Government wages will increase by 38%, while retirement benefits will grow by 34%.

Pay Commission flowchart
Pay Commission flowchart

On Thursday, a major decision favoring government staff was made in anticipation of the next general budget.
During a cabinet meeting chaired by Prime Minister Narendra Modi, establishing the Eighth Pay Commission received governmental approval.
This initiative will benefit 4.5 million central government workers and 6.5 million pension recipients, amounting to 11.5 million people.
The Seventh Pay Commission’s tenure will come to an end on December 31, 2025, and the new Eighth Pay Commission will commence on January 1, 2026.
Ashwini Vaishnav, the Minister of Information and Broadcasting, shared that there will be efforts to ensure that the new Pay Commission’s suggestions are finalized before the conclusion of the Seventh Pay Commission’s term.
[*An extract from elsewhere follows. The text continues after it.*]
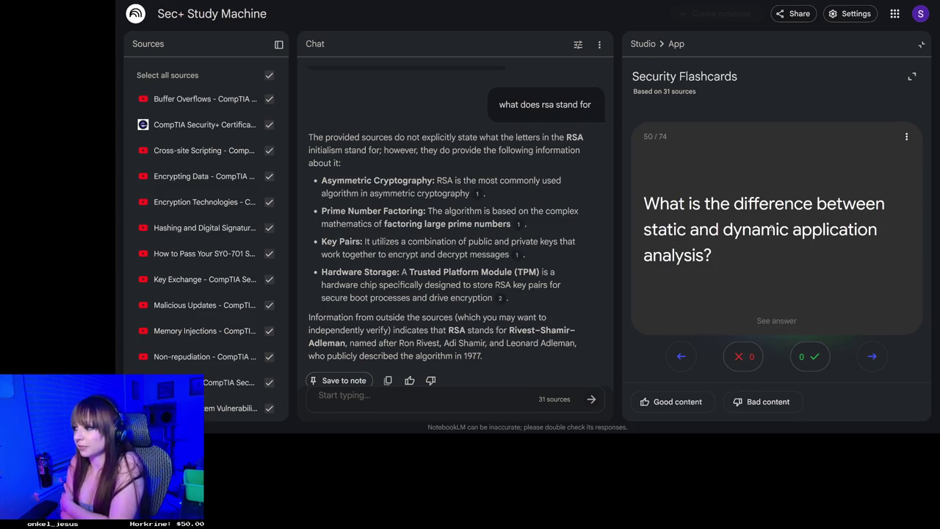
pyautogui.click(773, 228)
Since the country achieved independence in 1947, seven pay commissions have been formed.
Many state governments follow this framework as well. Therefore, approximately 14 million workers (not including pensioners) across 29 states will also gain from this program.
The prior commission created a financial strain of ₹1 lakh crore on the government due to wages and pensions. On the other hand,
it is estimated that the new pay commission will contribute ₹2 lakh crore to the economy.
Vaishnav indicated that appointments for a chairman and two members of the new pay commission would be made shortly.

Pay Commission flowchart
Pay Commission flowchart

The upcoming 8th Pay Commission is expected to bring significant changes to the pay, benefits, and pensions of government employees in India. Here’s a breakdown of what could change,

  1. Minimum Wage Increase
    The minimum wage is projected to rise from ₹18,000 (under the 7th Pay Commission) to ₹46,000. This represents a significant boost in earnings for lower-level employees. Additionally, gratuity (a one-time payment made to employees upon retirement) will also increase by roughly 2.5 times.
  1. Highest Salary Increase
    For top-level government officers like secretaries, the current basic salary is ₹2.5 lakh per month under the 7th Pay Commission (excluding allowances like dearness allowance). With the proposed fitment factor of 2.57, this salary is expected to increase to ₹6.4 lakh per month in the 8th Pay Commission.
  1. Gratuity
    Gratuity is currently capped at ₹30 lakh. Unless the government raises this limit, the maximum amount an employee can receive will remain unchanged. If revised in line with salary increases, this cap may also rise.
  1. Home Loan Benefits
    Central employees are eligible for home loans linked to their basic salary. In the 6th Pay Commission, this loan was capped at ₹7.5 lakh. Under the 7th Pay Commission, it increased 3.2 times to ₹25 lakh. With the 8th Pay Commission, this amount is likely to rise to ₹80 lakh, providing employees with significantly better housing benefits at low-interest rates (approximately 8.5%).
  1. Pension Changes
    Pensions are also expected to see a major boost. Here’s how it may work:
  • In past pay commissions: Pensions rose by 14% in the 6th Pay Commission and by 23.66% in the 7th Pay Commission.
  • Anticipated increase: With the trend of larger increments, pensions are likely to increase by at least 34% under the 8th Pay Commission.

Example 1:
A retired Income Tax Officer with a final basic salary of ₹80,000 currently receives a pension of ₹40,000 (50% of the last basic). With a 34% increase, their pension would rise by ₹27,200, resulting in a new pension of ₹67,200.

Example 2:
A Chief Commissioner with a last basic salary of ₹2.5 lakh currently gets a pension of ₹1.25 lakh. With a 34% increase in basic, their pension would rise by ₹85,000, resulting in a new total of ₹2.1 lakh.

Example

Key Takeaways:
The 8th Pay Commission promises substantial improvements for government employees, particularly in terms of salaries, pensions, gratuity, and housing benefits. It aims to enhance the financial well-being of employees while addressing inflation and rising living costs. These changes would benefit both working and retired personnel, significantly improving their standard of living.